Barcelona (EQ) 0 x 1 Grêmio
Sul-Americana – Guayaquil

Era final de Copa do Mundo para o adversário, que levou 50 mil torcedores ao seu estádio, planejou cada momento da partida como sendo definitivo e na estratégia contou, inclusive, com o apoio dos gandulas para acelerar o jogo. Apenas não contava com a mística copeira do Grêmio que surgiu mais uma vez no Equador. Menos ainda com a excelente atuação de Marcelo Grohe, que, na noite dessa quarta-feira, recebeu o certificado que lhe faltava para conquistar a confiança dos torcedores. Logo no início da partida, momento que poderia ter sido fulminante para nossas pretensões, Marcelo jogou-se corajosamente aos pés do atacante que já havia conseguido escapar da marcação. Comemorei sua defesa como se fosse nosso gol. Não bastasse o talento, teve sorte ao assistir bolas se chocarem na trave e no travessão, uma delas inclusive resultado de fogo amigo quando Anderson Pico na tentativa de salvar o time deu um peixinho na pequena área e, em vez de jogá-la para escanteio, a cabeceou no poste gremista. Nosso ala praguejou e socou a grama ao fim da jogada quando deveria ter olhado para o céu e agradecido aos Deuses do Futebol que viam tudo das nuvens e de dedos cruzados a nosso favor.

 

O gol no fim do primeiro tempo, quando Werley de cabeça completou cruzamento de Elano, não seria, por incrível que pareça, a maior das emoções na partida. Além das já relatadas defesas de Grohe, tivemos Tony expulso no segundo tempo e, com os dez que restaram em campo, ressurgiu o espírito guerreiro que transformamos em marca na nossa história. A vitória fora de casa nos aproxima das quartas-de-final, mas, antes disso, prova aos nossos jogadores que todos têm de pagar um preço muito alto para vestir a camisa gremista, têm de se redobrar em força, expor-se ao perigo, não temer nenhum adversário e jamais se sentirem impotentes. Na noite em que nos dedicamos à Sul-Americana fomos duplamente recompensados: vencemos nosso adversário no Equador e ficamos mais próximos da vice-liderança do Brasileiro – pelo resultado de nossos adversários e pela coragem revelada.

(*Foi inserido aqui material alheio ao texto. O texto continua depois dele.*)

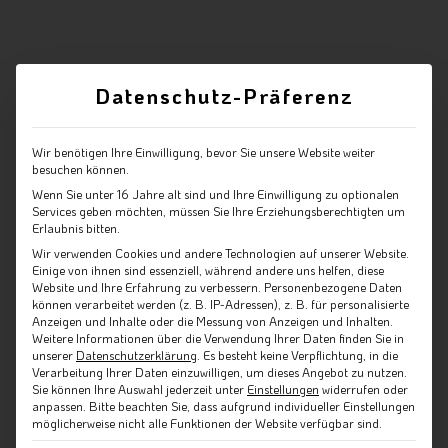
Datenschutz-Präferenz
Wir benötigen Ihre Einwilligung, bevor Sie unsere Website weiter
besuchen können.
Wenn Sie unter 16 Jahre alt sind und Ihre Einwilligung zu optionalen
Services geben möchten, müssen Sie Ihre Erziehungsberechtigten um
Erlaubnis bitten.
Wir verwenden Cookies und andere Technologien auf unserer Website.
Einige von ihnen sind essenziell, während andere uns helfen, diese
Website und Ihre Erfahrung zu verbessern.
Personenbezogene Daten
können verarbeitet werden (z. B. IP-Adressen), z. B. für personalisierte
Anzeigen und Inhalte oder die Messung von Anzeigen und Inhalten.
Weitere Informationen über die Verwendung Ihrer Daten finden Sie in
unserer
Datenschutzerklärung
.
Es besteht keine Verpflichtung, in die
Verarbeitung Ihrer Daten einzuwilligen, um dieses Angebot zu nutzen.
Sie können Ihre Auswahl jederzeit unter
Einstellungen
widerrufen oder
anpassen.
Bitte beachten Sie, dass aufgrund individueller Einstellungen
möglicherweise nicht alle Funktionen der Website verfügbar sind.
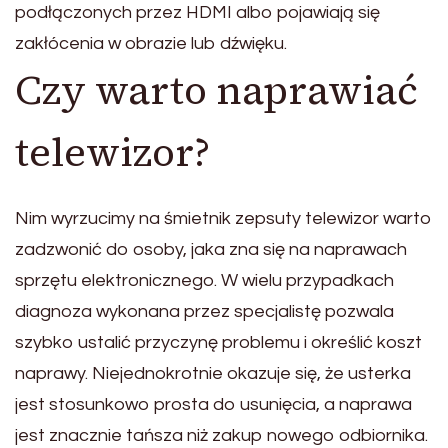
podłączonych przez HDMI albo pojawiają się
zakłócenia w obrazie lub dźwięku.
Czy warto naprawiać
telewizor?
Nim wyrzucimy na śmietnik zepsuty telewizor warto
zadzwonić do osoby, jaka zna się na naprawach
sprzętu elektronicznego. W wielu przypadkach
diagnoza wykonana przez specjalistę pozwala
szybko ustalić przyczynę problemu i określić koszt
naprawy. Niejednokrotnie okazuje się, że usterka
jest stosunkowo prosta do usunięcia, a naprawa
jest znacznie tańsza niż zakup nowego odbiornika.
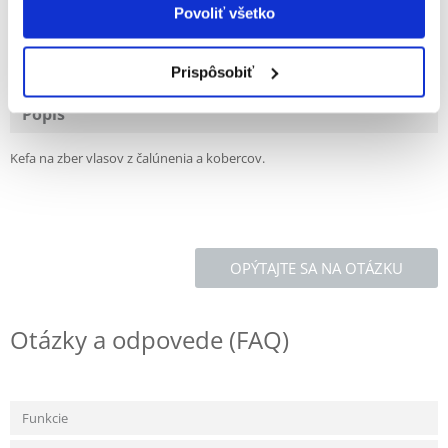
Povoliť všetko
100% ZÁKAZNÍCI ODPORÚČAJÚ TENTO PRODUKT
NAPÍSAŤ RECENZIU
Recommend
Prispôsobiť
Popis
Kefa na zber vlasov z čalúnenia a kobercov.
OPÝTAJTE SA NA OTÁZKU
Otázky a odpovede (FAQ)
Funkcie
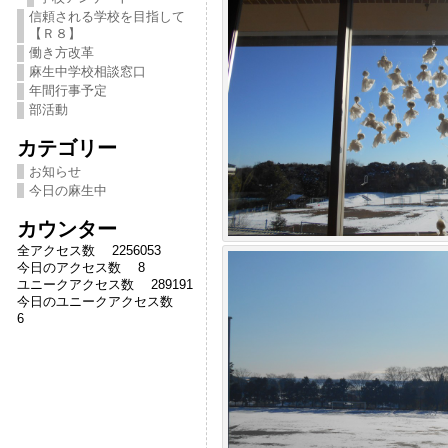
信頼される学校を目指して
【Ｒ８】
働き方改革
麻生中学校相談窓口
年間行事予定
部活動
カテゴリー
お知らせ
今日の麻生中
カウンター
全アクセス数 2256053
今日のアクセス数 8
ユニークアクセス数 289191
今日のユニークアクセス数
6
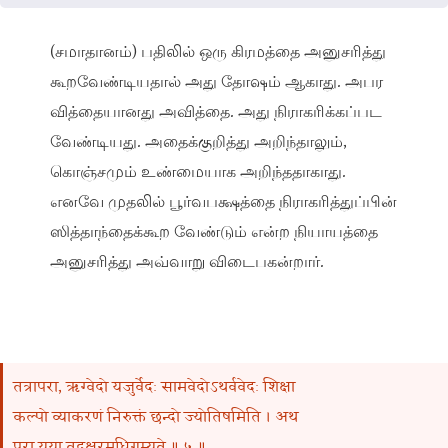
(சமாதானம்) பதிலில் ஒரு கிரமத்தை அனுசரித்து
கூறவேண்டியதால் அது தோஷம் ஆகாது. அபர
வித்தையானது அவித்தை. அது நிராகரிக்கப்பட
வேண்டியது. அதைக்குறித்து அறிந்தாலும்,
கொஞ்சமும் உண்மையாக அறிந்ததாகாது.
எனவே முதலில் பூர்வபக்ஷத்தை நிராகரித்துப்பின்
ஸித்தாந்தைக்கூற வேண்டும் என்ற நியாயத்தை
அனுசரித்து அவ்வாறு விடைபகன்றார்.
तत्रापरा, ऋग्वेदो यजुर्वेदः सामवेदोऽथर्ववेदः शिक्षा
कल्पो व्याकरणं निरुक्तं छन्दो ज्योतिषमिति । अथ
परा यया तदक्षरमधिगम्यते ॥ ५ ॥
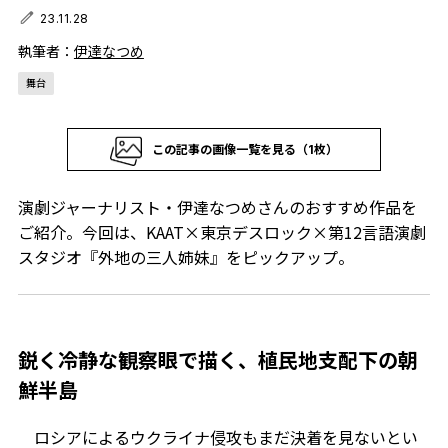
23.11.28
執筆者：
伊達なつめ
舞台
この記事の画像一覧を見る（1枚）
演劇ジャーナリスト・伊達なつめさんのおすすめ作品を
ご紹介。今回は、KAAT×東京デスロック×第12言語演劇
スタジオ『外地の三人姉妹』をピックアップ。
鋭く冷静な観察眼で描く、植民地支配下の朝
鮮半島
ロシアによるウクライナ侵攻もまだ決着を見ないとい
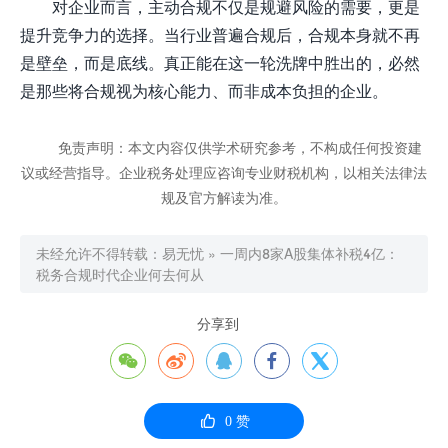
对企业而言，主动合规不仅是规避风险的需要，更是
提升竞争力的选择。当行业普遍合规后，合规本身就不再
是壁垒，而是底线。真正能在这一轮洗牌中胜出的，必然
是那些将合规视为核心能力、而非成本负担的企业。
免责声明：本文内容仅供学术研究参考，不构成任何投资建
议或经营指导。企业税务处理应咨询专业财税机构，以相关法律法
规及官方解读为准。
未经允许不得转载：
易无忧
»
一周内8家A股集体补税4亿：
税务合规时代企业何去何从
分享到






0
赞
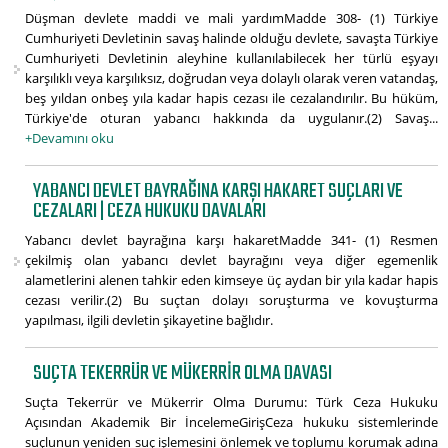
Düşman devlete maddi ve mali yardımMadde 308- (1) Türkiye
Cumhuriyeti Devletinin savaş halinde olduğu devlete, savaşta Türkiye
Cumhuriyeti Devletinin aleyhine kullanılabilecek her türlü eşyayı
karşılıklı veya karşılıksız, doğrudan veya dolaylı olarak veren vatandaş,
beş yıldan onbeş yıla kadar hapis cezası ile cezalandırılır. Bu hüküm,
Türkiye'de oturan yabancı hakkında da uygulanır.(2) Savaş...
+Devamını oku
YABANCI DEVLET BAYRAĞINA KARŞI HAKARET SUÇLARI VE
CEZALARI | CEZA HUKUKU DAVALARI
Yabancı devlet bayrağına karşı hakaretMadde 341- (1) Resmen
çekilmiş olan yabancı devlet bayrağını veya diğer egemenlik
alametlerini alenen tahkir eden kimseye üç aydan bir yıla kadar hapis
cezası verilir.(2) Bu suçtan dolayı soruşturma ve kovuşturma
yapılması, ilgili devletin şikayetine bağlıdır.
SUÇTA TEKERRÜR VE MÜKERRIR OLMA DAVASI
Suçta Tekerrür ve Mükerrir Olma Durumu: Türk Ceza Hukuku
Açısından Akademik Bir İncelemeGirişCeza hukuku sistemlerinde
suçlunun yeniden suç işlemesini önlemek ve toplumu korumak adına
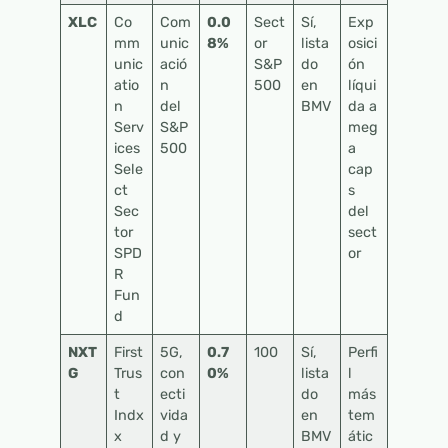
XLC
Co
Com
0.0
Sect
Sí,
Exp
mm
unic
8%
or
lista
osici
unic
ació
S&P
do
ón
atio
n
500
en
líqui
n
del
BMV
da a
Serv
S&P
meg
ices
500
a
Sele
cap
ct
s
Sec
del
tor
sect
SPD
or
R
Fun
d
NXT
First
5G,
0.7
100
Sí,
Perfi
G
Trus
con
0%
lista
l
t
ecti
do
más
Indx
vida
en
tem
x
d y
BMV
átic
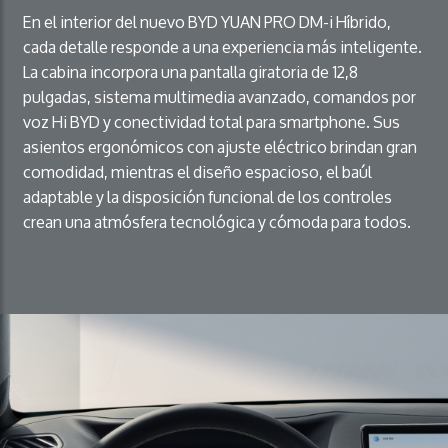
En el interior del nuevo BYD YUAN PRO DM-i Híbrido,
cada detalle responde a una experiencia más inteligente.
La cabina incorpora una pantalla giratoria de 12,8
pulgadas, sistema multimedia avanzado, comandos por
voz Hi BYD y conectividad total para smartphone. Sus
asientos ergonómicos con ajuste eléctrico brindan gran
comodidad, mientras el diseño espacioso, el baúl
adaptable y la disposición funcional de los controles
crean una atmósfera tecnológica y cómoda para todos.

Avalanche Tricolor: O Imortal voltou !

 

Coritiba 3 x 2 Grêmio
Sul-americana – Couto Pereira (PR)

 

 

O Grêmio está sempre pronto para me preparar algumas surpresas. A de hoje tocou fundo. E não me refiro apenas a classificação para a próxima fase da Sul-Americana. Nem ao incrível resultado obtido poucos minutos antes do encerramentos da partida, graças a um chute retorcido de nosso volante Souza e a bola alcançada pela ponta da chuteira de Marcelo Moreno. Mas ao fato de tudo isso ter levado meu filho mais velho, Gregório – já citado em outros posts gremistas -, a escrever a sua própria Avalanche Tricolor. E em inglês. Era tema de casa, como dizem lá no Rio Grande do Sul, encomendado pelo professor que tenta motivar seus alunos a escrever em língua estrangeira. E sua emoção ao ver nossa conquista sofrida desta noite, o inspirou no post que compartilho com você (traduzido para facilitar nossas vidas):

 

“Mesmo não sendo uma vitória, foi na medida certa para assegurar nossa posição na próxima fase da Copa Sul-Americana. Agora eu pergunto: era realmente necessário “vencer” com um escore tão justo? Não seria bom se nós pudéssemos vencer com uma vantagem maior? E minha resposta para estas perguntas é: sim, era preciso que fosse assim. Você acredita que teria sido a mesma coisa com outro placar? Não é assim que o Grêmio construiu sua história? Momentos que causam um ataque no coração, nos põem no limite da cadeira e provocam um sorriso no rosto de homens e mulheres que amam este time tanto quanto sua própria vida. Ficar feliz com isso, chorar com isso. E mesmo com tudo isso continuar a ter prazer de torcer por este alucinante time”

 

A revelação deste sentimento do Greg somente reforça o quanto é legal ser um Imortal Tricolor.